Given the following matrices and vectors, I am trying to derive the gradient of equation (1).
$t \in R ,\quad S \in R^{N \times N}, \quad y \in R^N, \quad Q = tS $ and $Q$ is invertible
$\frac{\partial y^TQ^{-1}y}{\partial t} \tag{1}$
Equations (2), (3) and (4) come from the matrix cookbook:
https://www.math.uwaterloo.ca/~hwolkowi/matrixcookbook.pdf
$\frac{\partial a^TX^{-1}b}{\partial X} = -X^{-T}ab^TX^{-T} \tag{2}$
$\partial (X^{-1}) = -X^{-1}(\partial X) X^{-1} \tag{3}$
$\frac{\partial a^TXa}{\partial X} = aa^T \tag{4}$
Given all of the above, I tried to apply the chain rule, but I see two different approaches to this.

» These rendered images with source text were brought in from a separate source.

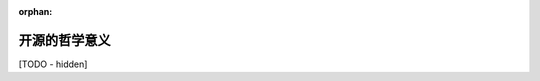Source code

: :orphan:

..
   Hidden section. When some contents are added:
   - Remove the :orphan: tag
   - Remove this comment
   - Un-comment the section's name in the index file

======================
开源的哲学意义
======================

[TODO - hidden]
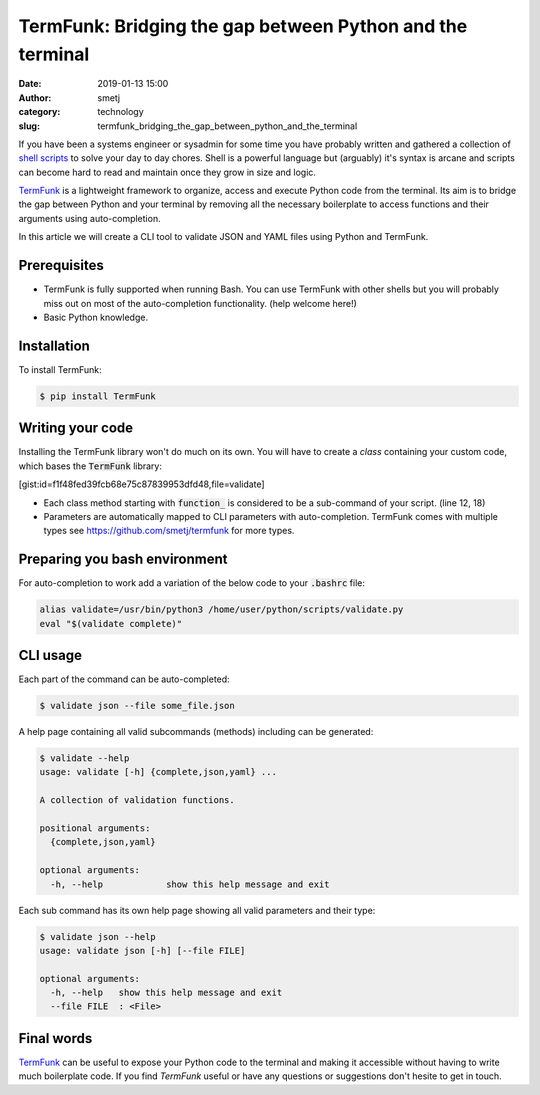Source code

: TermFunk: Bridging the gap between Python and the terminal
##########################################################
:date: 2019-01-13 15:00
:author: smetj
:category: technology
:slug: termfunk_bridging_the_gap_between_python_and_the_terminal

.. role:: highlight(code)
   :language: text

|picture|



If you have been a systems engineer or sysadmin for some time you have
probably written and gathered a collection of `shell scripts`_ to solve your
day to day chores. Shell is a powerful language but (arguably) it's syntax is
arcane and scripts can become hard to read and maintain once they grow in size
and logic.

`TermFunk`_ is a lightweight framework to organize, access and execute Python
code from the terminal. Its aim is to bridge the gap between Python and your
terminal by removing all the necessary boilerplate to access functions and
their arguments using auto-completion.

In this article we will create a CLI tool to validate JSON and YAML files
using Python and TermFunk.



Prerequisites
-------------

- TermFunk is fully supported when running Bash. You can use TermFunk with
  other shells but you will probably miss out on most of the auto-completion
  functionality. (help welcome here!)

- Basic Python knowledge.

Installation
------------

To install TermFunk:

.. code-block:: text

    $ pip install TermFunk

Writing your code
------------------

Installing the TermFunk library won't do much on its own. You will have to
create a *class* containing your custom code, which bases the
:highlight:`TermFunk` library:

[gist:id=f1f48fed39fcb68e75c87839953dfd48,file=validate]

- Each class method starting with :highlight:`function_` is considered to be a
  sub-command of your script. (line 12, 18)
- Parameters are automatically mapped to CLI parameters with auto-completion.
  TermFunk comes with multiple types see https://github.com/smetj/termfunk for
  more types.


Preparing you bash environment
------------------------------

For auto-completion to work add a variation of the below code to your
:highlight:`.bashrc` file:

.. code-block:: text

    alias validate=/usr/bin/python3 /home/user/python/scripts/validate.py
    eval "$(validate complete)"


CLI usage
---------

Each part of the command can be auto-completed:

.. code-block:: text

    $ validate json --file some_file.json


A help page containing all valid subcommands (methods) including can be
generated:

.. code-block:: text

    $ validate --help
    usage: validate [-h] {complete,json,yaml} ...

    A collection of validation functions.

    positional arguments:
      {complete,json,yaml}

    optional arguments:
      -h, --help            show this help message and exit


Each sub command has its own help page showing all valid parameters and their
type:

.. code-block:: text

    $ validate json --help
    usage: validate json [-h] [--file FILE]

    optional arguments:
      -h, --help   show this help message and exit
      --file FILE  : <File>

Final words
-----------

`TermFunk`_ can be useful to expose your Python code to the terminal and
making it accessible without having to write much boilerplate code.  If you
find *TermFunk* useful or have any questions or suggestions don't hesite to
get in touch.



.. _TermFunk: https://github.com/smetj/TermFunk
.. _shell scripts: https://en.wikipedia.org/wiki/Shell_script
.. |picture| image:: images/termfunk.png
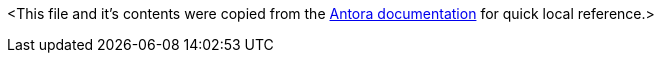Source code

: <This file and it's contents were copied from the https://docs.antora.org/antora/latest/[Antora documentation] for quick local reference.>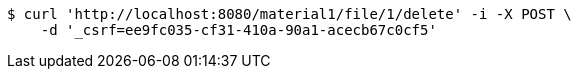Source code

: [source,bash]
----
$ curl 'http://localhost:8080/material1/file/1/delete' -i -X POST \
    -d '_csrf=ee9fc035-cf31-410a-90a1-acecb67c0cf5'
----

The first one, described in (5), uses identity (2), whereas the second one, described in (6), uses the identities (3) and (4).
$\frac{\partial y^TQ^{-1}y}{\partial t} = \frac{\partial y^TQ^{-1}y}{\partial Q} \frac{\partial Q}{\partial t} = -Q^{-T}yy^TQ^{-T}S \tag{5}$
$\frac{\partial y^TQ^{-1}y}{\partial t} = \frac{\partial y^TQ^{-1}y}{\partial Q^{-1}} \frac{\partial Q^{-1}}{\partial t} = yy^T(-Q^{-1}\frac{\partial Q}{\partial a}Q^{-1}) = -yy^TQ^{-1}SQ^{-1} \tag{6}$
Are these results the same? And if yes, why?

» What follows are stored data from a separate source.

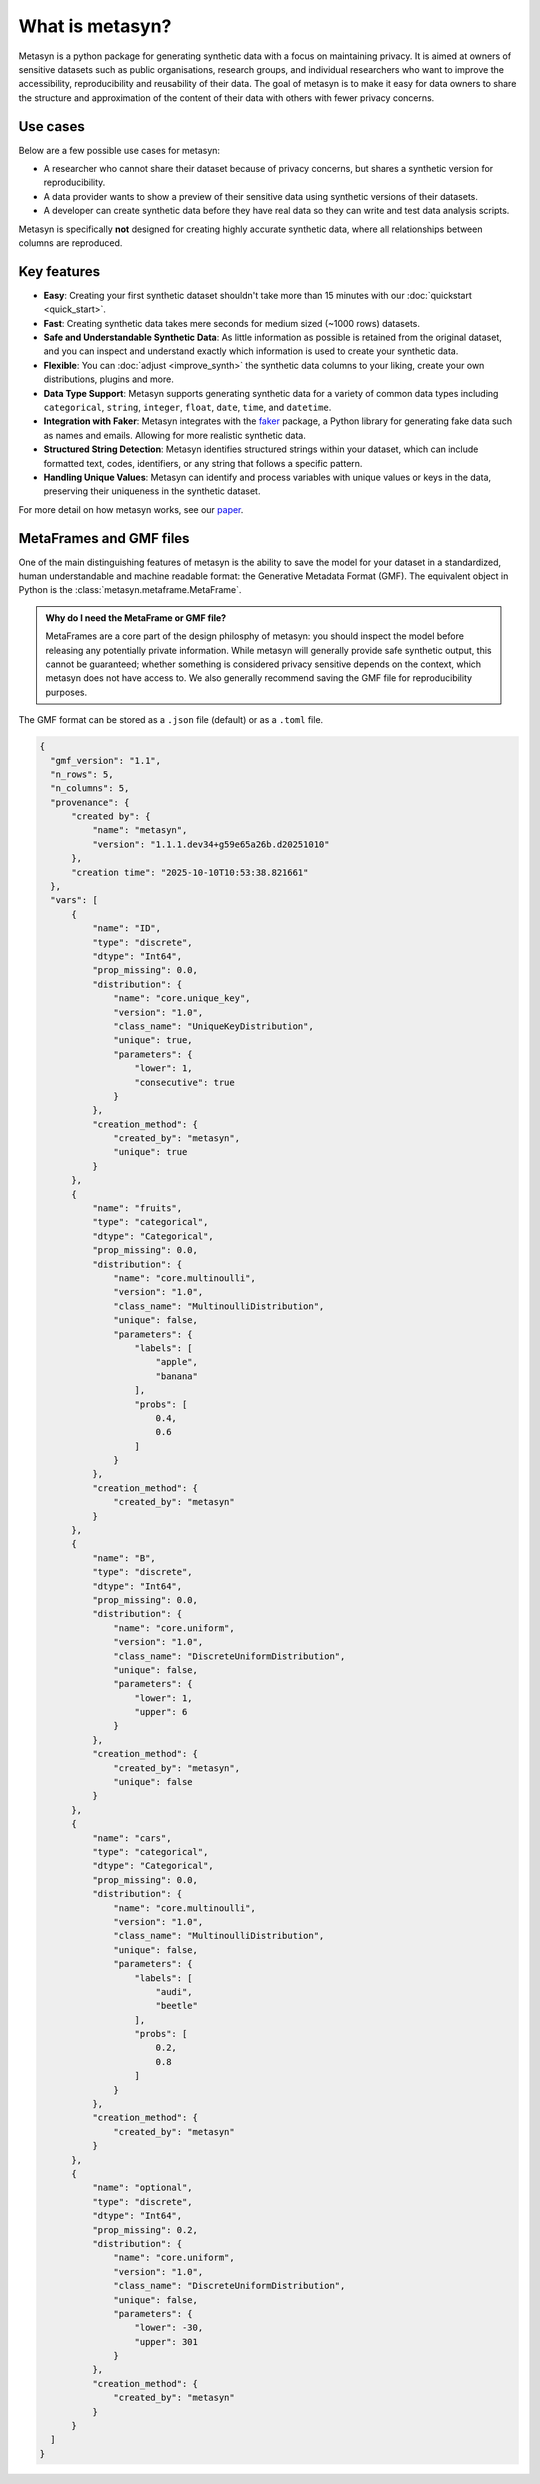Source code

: What is metasyn?
================

Metasyn is a python package for generating synthetic data with a focus on maintaining privacy.
It is aimed at owners of sensitive datasets such as public organisations, research groups, and individual researchers who
want to improve the accessibility, reproducibility and reusability of their data. The goal of metasyn is to make it easy
for data owners to share the structure and approximation of the content of their data with others with fewer privacy concerns.

.. image:: /images/auditable.svg
    :alt: Metasyn is auditable
    :align: center

Use cases
---------

Below are a few possible use cases for metasyn:

- A researcher who cannot share their dataset because of privacy concerns, but shares a synthetic version for reproducibility.
- A data provider wants to show a preview of their sensitive data using synthetic versions of their datasets.
- A developer can create synthetic data before they have real data so they can write and test data analysis scripts.

Metasyn is specifically **not** designed for creating highly accurate synthetic data, where all relationships between columns are reproduced.

Key features
------------
- **Easy**: Creating your first synthetic dataset shouldn't take more than 15 minutes with our :doc:`quickstart <quick_start>`.
- **Fast**: Creating synthetic data takes mere seconds for medium sized (~1000 rows) datasets.
- **Safe and Understandable Synthetic Data**: As little information as possible is retained from the original dataset, and you can inspect and understand exactly which information is used to create your synthetic data.
- **Flexible**: You can :doc:`adjust <improve_synth>` the synthetic data columns to your liking, create your own distributions, plugins and more.
- **Data Type Support**: Metasyn supports generating synthetic data for a variety of common data types including ``categorical``, ``string``, ``integer``, ``float``, ``date``, ``time``, and ``datetime``.
- **Integration with Faker**: Metasyn integrates with the `faker <https://github.com/joke2k/faker>`__ package, a Python library for generating fake data such as names and emails. Allowing for more realistic synthetic data.
- **Structured String Detection**: Metasyn identifies structured strings within your dataset, which can include formatted text, codes, identifiers, or any string that follows a specific pattern.
- **Handling Unique Values**: Metasyn can identify and process variables with unique values or keys in the data, preserving their uniqueness in the synthetic dataset.


For more detail on how metasyn works, see our `paper <https://github.com/sodascience/metasyn/blob/main/docs/paper/paper.pdf>`_.

.. _metaframes and GMF:

MetaFrames and GMF files
------------------------

.. image:: /images/pipeline_basic.png
   :alt: Metasyn Pipeline
   :align: center

One of the main distinguishing features of metasyn is the ability to save the model for
your dataset in a standardized, human understandable and machine readable format: the Generative
Metadata Format (GMF). The equivalent object in Python is the :class:`metasyn.metaframe.MetaFrame`.

.. admonition:: Why do I need the MetaFrame or GMF file?

  MetaFrames are a core part of the design philosphy of metasyn: you should inspect the model before 
  releasing any potentially private information. While metasyn will generally provide safe synthetic 
  output, this cannot be guaranteed; whether something is considered privacy sensitive depends on the
  context, which metasyn does not have access to. We also generally recommend saving the GMF file
  for reproducibility purposes.

The GMF format can be stored as a ``.json`` file (default) or as a ``.toml`` file.

.. raw:: html

   <details> 
   <summary> An example of a GMF file [click to expand]: </summary>

.. code-block:: json

  {
    "gmf_version": "1.1",
    "n_rows": 5,
    "n_columns": 5,
    "provenance": {
        "created by": {
            "name": "metasyn",
            "version": "1.1.1.dev34+g59e65a26b.d20251010"
        },
        "creation time": "2025-10-10T10:53:38.821661"
    },
    "vars": [
        {
            "name": "ID",
            "type": "discrete",
            "dtype": "Int64",
            "prop_missing": 0.0,
            "distribution": {
                "name": "core.unique_key",
                "version": "1.0",
                "class_name": "UniqueKeyDistribution",
                "unique": true,
                "parameters": {
                    "lower": 1,
                    "consecutive": true
                }
            },
            "creation_method": {
                "created_by": "metasyn",
                "unique": true
            }
        },
        {
            "name": "fruits",
            "type": "categorical",
            "dtype": "Categorical",
            "prop_missing": 0.0,
            "distribution": {
                "name": "core.multinoulli",
                "version": "1.0",
                "class_name": "MultinoulliDistribution",
                "unique": false,
                "parameters": {
                    "labels": [
                        "apple",
                        "banana"
                    ],
                    "probs": [
                        0.4,
                        0.6
                    ]
                }
            },
            "creation_method": {
                "created_by": "metasyn"
            }
        },
        {
            "name": "B",
            "type": "discrete",
            "dtype": "Int64",
            "prop_missing": 0.0,
            "distribution": {
                "name": "core.uniform",
                "version": "1.0",
                "class_name": "DiscreteUniformDistribution",
                "unique": false,
                "parameters": {
                    "lower": 1,
                    "upper": 6
                }
            },
            "creation_method": {
                "created_by": "metasyn",
                "unique": false
            }
        },
        {
            "name": "cars",
            "type": "categorical",
            "dtype": "Categorical",
            "prop_missing": 0.0,
            "distribution": {
                "name": "core.multinoulli",
                "version": "1.0",
                "class_name": "MultinoulliDistribution",
                "unique": false,
                "parameters": {
                    "labels": [
                        "audi",
                        "beetle"
                    ],
                    "probs": [
                        0.2,
                        0.8
                    ]
                }
            },
            "creation_method": {
                "created_by": "metasyn"
            }
        },
        {
            "name": "optional",
            "type": "discrete",
            "dtype": "Int64",
            "prop_missing": 0.2,
            "distribution": {
                "name": "core.uniform",
                "version": "1.0",
                "class_name": "DiscreteUniformDistribution",
                "unique": false,
                "parameters": {
                    "lower": -30,
                    "upper": 301
                }
            },
            "creation_method": {
                "created_by": "metasyn"
            }
        }
    ]
  }

.. raw:: html

   </details> 
   <br>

Furthermore, are they correct? Both results are in $R^{N \times N}$, whereas I expected the gradient (1) to be in $R$, since $y^TQ^{-1}y \in R$ and $t \in R$.
Thank you!
Let's write things out explicitly. You have a function $$ f: \Bbb R \to \Bbb R : t \mapsto y^TQ^{-1}y\tag{1} $$ where $y \in \Bbb R^n$ is a fixed vector, $S$ is a fixed invertible $n \times n$ matrix, and $$ Q = tS. $$ Now $$ Q^{-1} = \frac{1}{t} S^{-1} $$ so we can rewrite formula 1 as $$ f: \Bbb R \to \Bbb R : t \mapsto \frac{1}{t^2} y^TS^{-1}y\tag{2} $$ where $y^T S^{-1} y$ is a constant --- a single real number. The derivative of $f$ is thus (without using the chain rule or anything, really!) $$ f'(t) = \frac{-2}{t^3} y^T S^{-1} y. $$
As for why your book of formulas doesn't lead to this result...I'm not willing to help out there, because I don't think that applying formulas without understanding them is within the realm of "mathematics".

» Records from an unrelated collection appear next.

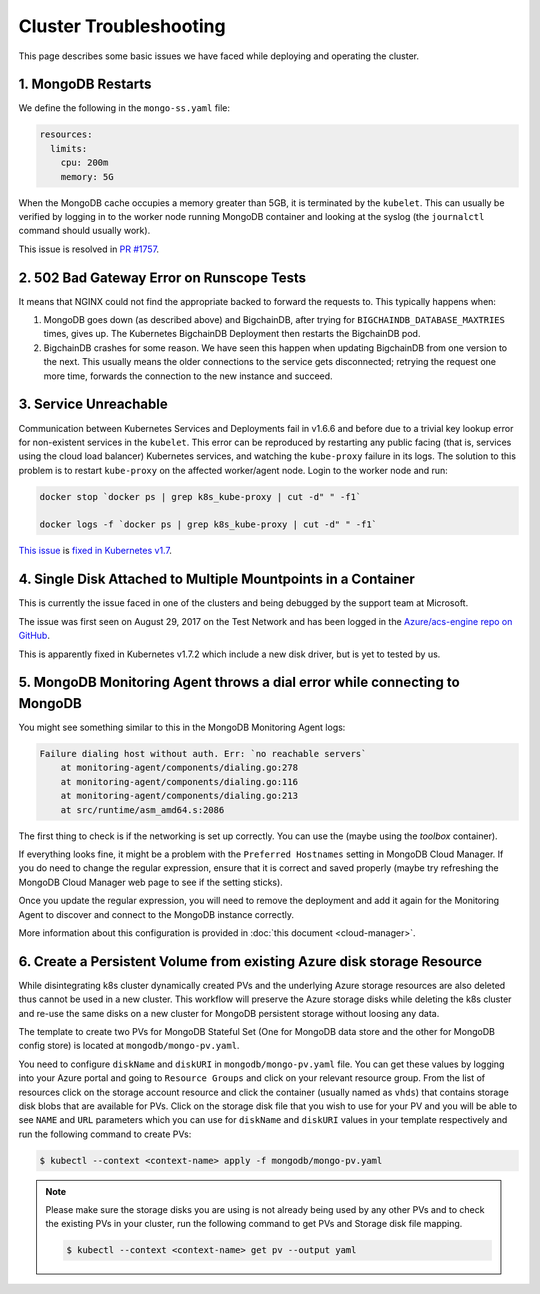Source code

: Cluster Troubleshooting
=======================

This page describes some basic issues we have faced while deploying and
operating the cluster.

1. MongoDB Restarts
-------------------

We define the following in the ``mongo-ss.yaml`` file:

.. code:: bash

    resources:
      limits:
        cpu: 200m
        memory: 5G

When the MongoDB cache occupies a memory greater than 5GB, it is
terminated by the ``kubelet``.
This can usually be verified by logging in to the worker node running MongoDB
container and looking at the syslog (the ``journalctl`` command should usually
work).

This issue is resolved in
`PR #1757 <https://github.com/bigchaindb/bigchaindb/pull/1757>`_.

2. 502 Bad Gateway Error on Runscope Tests
------------------------------------------

It means that NGINX could not find the appropriate backed to forward the
requests to. This typically happens when:

#. MongoDB goes down (as described above) and BigchainDB, after trying for
   ``BIGCHAINDB_DATABASE_MAXTRIES`` times, gives up. The Kubernetes BigchainDB
   Deployment then restarts the BigchainDB pod.

#. BigchainDB crashes for some reason. We have seen this happen when updating
   BigchainDB from one version to the next. This usually means the older
   connections to the service gets disconnected; retrying the request one more
   time, forwards the connection to the new instance and succeed.


3. Service Unreachable
----------------------

Communication between Kubernetes Services and Deployments fail in
v1.6.6 and before due to a trivial key lookup error for non-existent services
in the ``kubelet``.
This error can be reproduced by restarting any public facing (that is, services
using the cloud load balancer) Kubernetes services, and watching the
``kube-proxy`` failure in its logs.
The solution to this problem is to restart ``kube-proxy`` on the affected
worker/agent node. Login to the worker node and run:

.. code:: bash

    docker stop `docker ps | grep k8s_kube-proxy | cut -d" " -f1`
    
    docker logs -f `docker ps | grep k8s_kube-proxy | cut -d" " -f1`

`This issue <https://github.com/kubernetes/kubernetes/issues/48705>`_ is
`fixed in Kubernetes v1.7 <https://github.com/kubernetes/kubernetes/commit/41c4e965c353187889f9b86c3e541b775656dc18>`_.


4. Single Disk Attached to Multiple Mountpoints in a Container
--------------------------------------------------------------

This is currently the issue faced in one of the clusters and being debugged by
the support team at Microsoft.

The issue was first seen on August 29, 2017 on the Test Network and has been
logged in the `Azure/acs-engine repo on GitHub <https://github.com/Azure/acs-engine/issues/1364>`_.

This is apparently fixed in Kubernetes v1.7.2 which include a new disk driver,
but is yet to tested by us.


5. MongoDB Monitoring Agent throws a dial error while connecting to MongoDB
---------------------------------------------------------------------------

You might see something similar to this in the MongoDB Monitoring Agent logs:

.. code:: bash

    Failure dialing host without auth. Err: `no reachable servers`
        at monitoring-agent/components/dialing.go:278
        at monitoring-agent/components/dialing.go:116
        at monitoring-agent/components/dialing.go:213
        at src/runtime/asm_amd64.s:2086


The first thing to check is if the networking is set up correctly. You can use
the (maybe using the `toolbox` container).

If everything looks fine, it might be a problem with the ``Preferred
Hostnames`` setting in MongoDB Cloud Manager. If you do need to change the
regular expression, ensure that it is correct and saved properly (maybe try
refreshing the MongoDB Cloud Manager web page to see if the setting sticks).

Once you update the regular expression, you will need to remove the deployment
and add it again for the Monitoring Agent to discover and connect to the
MongoDB instance correctly.

More information about this configuration is provided in
:doc:`this document <cloud-manager>`.

6. Create a Persistent Volume from existing Azure disk storage Resource
---------------------------------------------------------------------------
While disintegrating k8s cluster dynamically created PVs and the underlying Azure storage 
resources are also deleted thus cannot be used in a new cluster. This workflow will preserve
the Azure storage disks while deleting the k8s cluster and re-use the same disks on a new
cluster for MongoDB persistent storage without loosing any data.

The template to create two PVs for MongoDB Stateful Set (One for MongoDB data store and
the other for MongoDB config store) is located at ``mongodb/mongo-pv.yaml``.

You need to configure ``diskName`` and ``diskURI`` in ``mongodb/mongo-pv.yaml`` file. You can get
these values by logging into your Azure portal and going to ``Resource Groups`` and click on your
relevant resource group. From the list of resources click on the storage account resource and
click the container (usually named as ``vhds``) that contains storage disk blobs that are available
for PVs. Click on the storage disk file that you wish to use for your PV and you will be able to
see ``NAME`` and ``URL`` parameters which you can use for ``diskName`` and ``diskURI`` values in
your template respectively and run the following command to create PVs:

.. code:: bash

    $ kubectl --context <context-name> apply -f mongodb/mongo-pv.yaml

.. note:: 

   Please make sure the storage disks you are using is not already being used by any
   other PVs and to check the existing PVs in your cluster, run the following command
   to get PVs and Storage disk file mapping.

   .. code:: bash

       $ kubectl --context <context-name> get pv --output yaml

But @MichaelHoppe is completely correct in noting that these formulas are for derivatives with respect to a vector argument, which you do not have (you have a function from $\Bbb R$ to $\Bbb R$). Applying them willy-nilly is unlikely, therefore, to lead to a useful result.